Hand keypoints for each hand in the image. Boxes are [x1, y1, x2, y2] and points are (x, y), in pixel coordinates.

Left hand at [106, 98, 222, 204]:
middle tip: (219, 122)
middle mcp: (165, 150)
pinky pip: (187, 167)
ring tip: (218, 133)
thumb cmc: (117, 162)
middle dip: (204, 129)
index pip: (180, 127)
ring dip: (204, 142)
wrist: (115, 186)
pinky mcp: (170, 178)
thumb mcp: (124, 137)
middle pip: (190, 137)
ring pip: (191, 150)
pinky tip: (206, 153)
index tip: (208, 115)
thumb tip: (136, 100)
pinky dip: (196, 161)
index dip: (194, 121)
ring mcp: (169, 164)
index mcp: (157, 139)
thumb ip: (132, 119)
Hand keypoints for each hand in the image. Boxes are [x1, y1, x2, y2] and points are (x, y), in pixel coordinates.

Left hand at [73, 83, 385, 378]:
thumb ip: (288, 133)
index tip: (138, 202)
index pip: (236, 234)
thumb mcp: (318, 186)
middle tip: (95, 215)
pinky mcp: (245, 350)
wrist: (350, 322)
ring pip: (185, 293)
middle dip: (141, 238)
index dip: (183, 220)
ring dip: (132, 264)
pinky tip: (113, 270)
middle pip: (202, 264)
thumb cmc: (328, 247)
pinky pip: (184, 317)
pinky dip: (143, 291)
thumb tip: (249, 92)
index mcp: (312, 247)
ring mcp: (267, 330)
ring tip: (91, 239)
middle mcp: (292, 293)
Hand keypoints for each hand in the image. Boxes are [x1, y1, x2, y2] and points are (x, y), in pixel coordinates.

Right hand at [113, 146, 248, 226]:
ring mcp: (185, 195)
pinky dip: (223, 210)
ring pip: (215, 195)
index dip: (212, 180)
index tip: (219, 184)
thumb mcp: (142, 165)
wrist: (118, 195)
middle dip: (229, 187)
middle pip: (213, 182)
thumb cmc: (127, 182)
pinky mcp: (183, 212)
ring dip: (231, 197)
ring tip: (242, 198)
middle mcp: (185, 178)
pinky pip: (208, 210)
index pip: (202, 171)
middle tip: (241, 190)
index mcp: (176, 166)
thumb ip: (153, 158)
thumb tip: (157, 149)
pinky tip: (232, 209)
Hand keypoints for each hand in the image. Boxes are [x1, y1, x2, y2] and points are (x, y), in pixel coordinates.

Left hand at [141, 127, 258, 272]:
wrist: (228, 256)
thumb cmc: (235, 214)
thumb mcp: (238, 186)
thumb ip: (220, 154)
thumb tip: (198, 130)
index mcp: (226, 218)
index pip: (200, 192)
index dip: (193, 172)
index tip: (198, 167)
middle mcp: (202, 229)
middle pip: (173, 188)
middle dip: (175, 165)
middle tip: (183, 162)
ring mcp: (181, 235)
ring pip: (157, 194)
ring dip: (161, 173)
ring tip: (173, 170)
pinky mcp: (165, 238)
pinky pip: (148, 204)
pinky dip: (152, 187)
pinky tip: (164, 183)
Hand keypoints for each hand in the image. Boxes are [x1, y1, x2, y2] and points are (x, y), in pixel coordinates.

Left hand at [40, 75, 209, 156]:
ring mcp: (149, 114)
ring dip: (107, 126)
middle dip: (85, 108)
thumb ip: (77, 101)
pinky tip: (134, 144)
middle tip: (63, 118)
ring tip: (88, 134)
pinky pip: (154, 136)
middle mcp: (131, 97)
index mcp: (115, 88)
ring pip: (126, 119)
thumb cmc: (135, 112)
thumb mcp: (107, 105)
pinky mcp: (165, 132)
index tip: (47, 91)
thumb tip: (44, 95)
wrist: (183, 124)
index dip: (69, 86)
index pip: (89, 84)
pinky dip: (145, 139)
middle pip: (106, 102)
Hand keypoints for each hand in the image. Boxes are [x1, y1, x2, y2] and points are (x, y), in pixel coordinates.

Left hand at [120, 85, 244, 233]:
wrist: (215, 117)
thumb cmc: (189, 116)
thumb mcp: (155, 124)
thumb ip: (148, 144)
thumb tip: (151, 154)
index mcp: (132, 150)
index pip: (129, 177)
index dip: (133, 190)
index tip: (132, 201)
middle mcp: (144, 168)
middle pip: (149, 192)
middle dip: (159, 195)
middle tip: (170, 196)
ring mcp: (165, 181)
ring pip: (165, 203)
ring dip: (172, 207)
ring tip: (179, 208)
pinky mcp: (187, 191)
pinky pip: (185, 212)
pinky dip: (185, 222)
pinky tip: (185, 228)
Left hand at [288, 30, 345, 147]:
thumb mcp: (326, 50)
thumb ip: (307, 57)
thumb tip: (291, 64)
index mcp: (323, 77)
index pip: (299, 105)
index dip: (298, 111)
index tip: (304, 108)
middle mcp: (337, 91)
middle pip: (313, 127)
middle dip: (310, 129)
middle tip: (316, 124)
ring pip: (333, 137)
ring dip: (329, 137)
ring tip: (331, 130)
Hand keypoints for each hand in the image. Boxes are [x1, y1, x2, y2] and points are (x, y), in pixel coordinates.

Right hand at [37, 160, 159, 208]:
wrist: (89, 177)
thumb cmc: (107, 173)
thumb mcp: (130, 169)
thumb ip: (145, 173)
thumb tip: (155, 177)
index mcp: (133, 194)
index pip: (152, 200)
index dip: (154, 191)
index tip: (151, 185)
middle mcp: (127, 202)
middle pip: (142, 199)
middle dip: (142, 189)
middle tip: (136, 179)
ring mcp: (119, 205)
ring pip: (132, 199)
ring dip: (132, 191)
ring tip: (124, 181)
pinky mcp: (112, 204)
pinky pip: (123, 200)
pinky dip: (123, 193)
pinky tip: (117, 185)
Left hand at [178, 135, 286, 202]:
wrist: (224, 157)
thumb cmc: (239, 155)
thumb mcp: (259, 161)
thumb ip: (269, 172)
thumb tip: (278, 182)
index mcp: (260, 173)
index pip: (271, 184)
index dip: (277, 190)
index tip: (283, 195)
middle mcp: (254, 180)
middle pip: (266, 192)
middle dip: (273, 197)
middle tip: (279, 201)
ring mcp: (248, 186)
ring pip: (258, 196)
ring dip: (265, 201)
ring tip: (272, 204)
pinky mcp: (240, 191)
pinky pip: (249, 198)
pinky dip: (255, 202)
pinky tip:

- What you will do -
All the records, as written, must be given again.

- Result -
Hand keypoints for each hand in the image. Boxes are [x1, y1, x2, y2] and points are (x, y), in pixel coordinates.

Left hand at [106, 98, 222, 204]:
middle tip: (219, 122)
middle mcp: (165, 150)
pinky pip: (187, 167)
ring tip: (218, 133)
thumb cmc: (117, 162)
middle dip: (204, 129)
index pip: (180, 127)
ring dip: (204, 142)
wrist: (115, 186)
pinky mcp: (170, 178)
thumb mcp: (124, 137)
middle pip: (190, 137)
ring pip: (191, 150)
pinky tip: (206, 153)
index tip: (208, 115)
thumb tip: (136, 100)
pinky dip: (196, 161)
index dip: (194, 121)
ring mcp: (169, 164)
index mcp: (157, 139)
thumb ip: (132, 119)
Hand keypoints for each hand in the image. Boxes are [x1, y1, x2, y2] and points are (x, y), in pixel coordinates.

Left hand at [73, 83, 385, 378]:
thumb ip: (288, 133)
index tip: (138, 202)
index pip: (236, 234)
thumb mcp: (318, 186)
middle tip: (95, 215)
pinky mcp: (245, 350)
wrist: (350, 322)
ring pip: (185, 293)
middle dip: (141, 238)
index dip: (183, 220)
ring dip: (132, 264)
pinky tip: (113, 270)
middle pip: (202, 264)
thumb cmc: (328, 247)
pinky pip: (184, 317)
pinky dip: (143, 291)
thumb tip: (249, 92)
index mcp: (312, 247)
ring mcp: (267, 330)
ring tip: (91, 239)
middle mcp: (292, 293)
Hand keypoints for each hand in the image. Boxes are [x1, y1, x2, y2] and points are (x, y), in pixel coordinates.

Right hand at [113, 146, 248, 226]:
ring mcp: (185, 195)
pinky dip: (223, 210)
ring pip: (215, 195)
index dip: (212, 180)
index tip: (219, 184)
thumb mcp: (142, 165)
wrist: (118, 195)
middle dip: (229, 187)
middle pip: (213, 182)
thumb cmc: (127, 182)
pinky mcp: (183, 212)
ring dip: (231, 197)
ring tip: (242, 198)
middle mcp: (185, 178)
pinky pip: (208, 210)
index pip: (202, 171)
middle tip: (241, 190)
index mcp: (176, 166)
thumb ip: (153, 158)
thumb tip: (157, 149)
pinky tip: (232, 209)
Hand keypoints for each hand in the image. Boxes are [x1, y1, x2, y2] and points are (x, y), in pixel coordinates.

Left hand at [141, 127, 258, 272]:
wrist: (228, 256)
thumb cmc: (235, 214)
thumb mcp: (238, 186)
thumb ip: (220, 154)
thumb tip: (198, 130)
index mcp: (226, 218)
index pip: (200, 192)
index dip: (193, 172)
index tip: (198, 167)
middle mcp: (202, 229)
middle pip: (173, 188)
middle dip: (175, 165)
middle tip: (183, 162)
ring mcp: (181, 235)
ring pip: (157, 194)
ring dip: (161, 173)
ring tip: (173, 170)
pinky mcp: (165, 238)
pinky pip: (148, 204)
pinky dip: (152, 187)
pinky tip: (164, 183)
Hand keypoints for each hand in the image. Boxes are [x1, y1, x2, y2] and points are (x, y), in pixel coordinates.

Left hand at [40, 75, 209, 156]:
ring mcp: (149, 114)
ring dip: (107, 126)
middle dip: (85, 108)
thumb ip: (77, 101)
pinky tip: (134, 144)
middle tip: (63, 118)
ring tip: (88, 134)
pinky pip: (154, 136)
middle mcp: (131, 97)
index mcp: (115, 88)
ring pip: (126, 119)
thumb cmc: (135, 112)
thumb mcp: (107, 105)
pinky mcp: (165, 132)
index tip: (47, 91)
thumb tip: (44, 95)
wrist: (183, 124)
index dip: (69, 86)
index pip: (89, 84)
pinky dip: (145, 139)
middle pip: (106, 102)
Hand keypoints for each hand in the image. Boxes are [x1, y1, x2, y2] and points are (x, y), in pixel coordinates.

Left hand at [120, 85, 244, 233]:
wrist: (215, 117)
thumb cmc: (189, 116)
thumb mcp: (155, 124)
thumb ip: (148, 144)
thumb tip: (151, 154)
index mcp: (132, 150)
index pip: (129, 177)
index dip: (133, 190)
index tip: (132, 201)
middle mcp: (144, 168)
middle pip: (149, 192)
middle dip: (159, 195)
middle tip: (170, 196)
ring mcp: (165, 181)
ring pip: (165, 203)
ring dip: (172, 207)
ring tip: (179, 208)
pinky mcp: (187, 191)
pinky pip: (185, 212)
pinky dip: (185, 222)
pinky tip: (185, 228)
Left hand at [288, 30, 345, 147]:
thumb mcp: (326, 50)
thumb ip: (307, 57)
thumb tip: (291, 64)
index mcp: (323, 77)
index pip: (299, 105)
index dip: (298, 111)
index tip: (304, 108)
middle mcp: (337, 91)
middle pip: (313, 127)
middle dip: (310, 129)
middle tip: (316, 124)
ring pip: (333, 137)
ring dip: (329, 137)
ring tip: (331, 130)
Hand keypoints for each hand in the image. Boxes are [x1, y1, x2, y2] and points are (x, y), in pixel coordinates.

Right hand at [37, 160, 159, 208]:
wrist: (89, 177)
thumb cmc: (107, 173)
thumb mcp: (130, 169)
thumb ip: (145, 173)
thumb tip: (155, 177)
index mcp: (133, 194)
index pip: (152, 200)
index dip: (154, 191)
index tip: (151, 185)
middle mcp: (127, 202)
middle pip: (142, 199)
middle dip: (142, 189)
middle tip: (136, 179)
ring mcp: (119, 205)
ring pip: (132, 199)
ring dip: (132, 191)
ring tip: (124, 181)
pinky mcp: (112, 204)
pinky pip: (123, 200)
pinky dip: (123, 193)
pinky tip: (117, 185)
Left hand at [178, 135, 286, 202]:
wrist: (224, 157)
thumb cmc: (239, 155)
thumb mcp: (259, 161)
thumb ip: (269, 172)
thumb tip: (278, 182)
index mcp: (260, 173)
index pip: (271, 184)
index dip: (277, 190)
index tip: (283, 195)
middle mcp: (254, 180)
middle pip: (266, 192)
middle dip: (273, 197)
middle tip: (279, 201)
ring mcp: (248, 186)
ring pip: (258, 196)
ring dip: (265, 201)
ring tip: (272, 204)
pinky mcp: (240, 191)
pinky pip: (249, 198)
pinky dip: (255, 202)
pinky tip:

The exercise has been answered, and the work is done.